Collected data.
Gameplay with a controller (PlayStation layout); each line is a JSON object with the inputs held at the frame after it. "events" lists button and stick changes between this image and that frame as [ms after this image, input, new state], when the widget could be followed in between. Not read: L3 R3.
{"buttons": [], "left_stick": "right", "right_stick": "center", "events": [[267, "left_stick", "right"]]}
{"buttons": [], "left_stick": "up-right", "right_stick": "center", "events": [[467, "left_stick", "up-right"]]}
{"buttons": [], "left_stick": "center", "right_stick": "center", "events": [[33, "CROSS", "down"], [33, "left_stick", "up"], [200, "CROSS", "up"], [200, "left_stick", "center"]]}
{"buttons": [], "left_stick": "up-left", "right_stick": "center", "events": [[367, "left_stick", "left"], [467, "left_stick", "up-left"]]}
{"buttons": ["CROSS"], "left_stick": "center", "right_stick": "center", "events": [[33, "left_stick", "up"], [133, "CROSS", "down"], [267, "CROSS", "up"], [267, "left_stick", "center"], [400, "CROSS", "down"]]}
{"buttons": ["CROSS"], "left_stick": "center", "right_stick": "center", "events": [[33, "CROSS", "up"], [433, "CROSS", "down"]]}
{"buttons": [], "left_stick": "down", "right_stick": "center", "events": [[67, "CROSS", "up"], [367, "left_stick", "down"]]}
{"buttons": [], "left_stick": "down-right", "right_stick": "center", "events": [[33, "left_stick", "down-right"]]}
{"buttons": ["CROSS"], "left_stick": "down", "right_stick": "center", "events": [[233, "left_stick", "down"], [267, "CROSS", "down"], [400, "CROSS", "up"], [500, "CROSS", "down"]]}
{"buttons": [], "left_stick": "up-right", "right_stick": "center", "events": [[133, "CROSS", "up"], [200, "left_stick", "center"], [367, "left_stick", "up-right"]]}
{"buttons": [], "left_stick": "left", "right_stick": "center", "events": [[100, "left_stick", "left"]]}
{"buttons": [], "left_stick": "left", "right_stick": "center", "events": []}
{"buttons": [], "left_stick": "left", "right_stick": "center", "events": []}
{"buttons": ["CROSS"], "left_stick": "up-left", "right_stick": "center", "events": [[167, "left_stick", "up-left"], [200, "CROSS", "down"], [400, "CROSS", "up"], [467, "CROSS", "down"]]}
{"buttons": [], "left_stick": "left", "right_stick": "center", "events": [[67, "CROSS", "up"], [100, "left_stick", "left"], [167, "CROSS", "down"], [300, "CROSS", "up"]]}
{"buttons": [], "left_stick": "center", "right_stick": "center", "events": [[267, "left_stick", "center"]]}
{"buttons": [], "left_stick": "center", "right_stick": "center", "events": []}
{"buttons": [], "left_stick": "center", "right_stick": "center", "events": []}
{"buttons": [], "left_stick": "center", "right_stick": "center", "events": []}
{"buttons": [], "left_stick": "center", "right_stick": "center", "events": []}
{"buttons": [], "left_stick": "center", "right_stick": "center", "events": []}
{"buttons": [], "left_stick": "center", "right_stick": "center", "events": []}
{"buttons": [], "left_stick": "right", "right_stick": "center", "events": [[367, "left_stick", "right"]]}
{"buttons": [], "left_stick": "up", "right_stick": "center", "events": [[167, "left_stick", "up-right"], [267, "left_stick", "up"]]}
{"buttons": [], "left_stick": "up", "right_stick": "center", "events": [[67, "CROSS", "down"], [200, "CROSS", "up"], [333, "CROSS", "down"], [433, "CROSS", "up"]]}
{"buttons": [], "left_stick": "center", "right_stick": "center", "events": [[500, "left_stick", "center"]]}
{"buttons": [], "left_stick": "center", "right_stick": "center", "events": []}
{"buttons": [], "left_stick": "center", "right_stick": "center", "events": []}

YOUR INSTRUCTIONS.
Repeat the data in full. Alter nothing.

ANSWER.
Gameplay with a controller (PlayStation layout); each line is a JSON object with the inputs held at the frame after it. "events" lists button and stick changes between this image and that frame as [ms after this image, input, new state], when the widget could be followed in between. Not read: L3 R3.
{"buttons": [], "left_stick": "right", "right_stick": "center", "events": [[267, "left_stick", "right"]]}
{"buttons": [], "left_stick": "up-right", "right_stick": "center", "events": [[467, "left_stick", "up-right"]]}
{"buttons": [], "left_stick": "center", "right_stick": "center", "events": [[33, "CROSS", "down"], [33, "left_stick", "up"], [200, "CROSS", "up"], [200, "left_stick", "center"]]}
{"buttons": [], "left_stick": "up-left", "right_stick": "center", "events": [[367, "left_stick", "left"], [467, "left_stick", "up-left"]]}
{"buttons": ["CROSS"], "left_stick": "center", "right_stick": "center", "events": [[33, "left_stick", "up"], [133, "CROSS", "down"], [267, "CROSS", "up"], [267, "left_stick", "center"], [400, "CROSS", "down"]]}
{"buttons": ["CROSS"], "left_stick": "center", "right_stick": "center", "events": [[33, "CROSS", "up"], [433, "CROSS", "down"]]}
{"buttons": [], "left_stick": "down", "right_stick": "center", "events": [[67, "CROSS", "up"], [367, "left_stick", "down"]]}
{"buttons": [], "left_stick": "down-right", "right_stick": "center", "events": [[33, "left_stick", "down-right"]]}
{"buttons": ["CROSS"], "left_stick": "down", "right_stick": "center", "events": [[233, "left_stick", "down"], [267, "CROSS", "down"], [400, "CROSS", "up"], [500, "CROSS", "down"]]}
{"buttons": [], "left_stick": "up-right", "right_stick": "center", "events": [[133, "CROSS", "up"], [200, "left_stick", "center"], [367, "left_stick", "up-right"]]}
{"buttons": [], "left_stick": "left", "right_stick": "center", "events": [[100, "left_stick", "left"]]}
{"buttons": [], "left_stick": "left", "right_stick": "center", "events": []}
{"buttons": [], "left_stick": "left", "right_stick": "center", "events": []}
{"buttons": ["CROSS"], "left_stick": "up-left", "right_stick": "center", "events": [[167, "left_stick", "up-left"], [200, "CROSS", "down"], [400, "CROSS", "up"], [467, "CROSS", "down"]]}
{"buttons": [], "left_stick": "left", "right_stick": "center", "events": [[67, "CROSS", "up"], [100, "left_stick", "left"], [167, "CROSS", "down"], [300, "CROSS", "up"]]}
{"buttons": [], "left_stick": "center", "right_stick": "center", "events": [[267, "left_stick", "center"]]}
{"buttons": [], "left_stick": "center", "right_stick": "center", "events": []}
{"buttons": [], "left_stick": "center", "right_stick": "center", "events": []}
{"buttons": [], "left_stick": "center", "right_stick": "center", "events": []}
{"buttons": [], "left_stick": "center", "right_stick": "center", "events": []}
{"buttons": [], "left_stick": "center", "right_stick": "center", "events": []}
{"buttons": [], "left_stick": "center", "right_stick": "center", "events": []}
{"buttons": [], "left_stick": "right", "right_stick": "center", "events": [[367, "left_stick", "right"]]}
{"buttons": [], "left_stick": "up", "right_stick": "center", "events": [[167, "left_stick", "up-right"], [267, "left_stick", "up"]]}
{"buttons": [], "left_stick": "up", "right_stick": "center", "events": [[67, "CROSS", "down"], [200, "CROSS", "up"], [333, "CROSS", "down"], [433, "CROSS", "up"]]}
{"buttons": [], "left_stick": "center", "right_stick": "center", "events": [[500, "left_stick", "center"]]}
{"buttons": [], "left_stick": "center", "right_stick": "center", "events": []}
{"buttons": [], "left_stick": "center", "right_stick": "center", "events": []}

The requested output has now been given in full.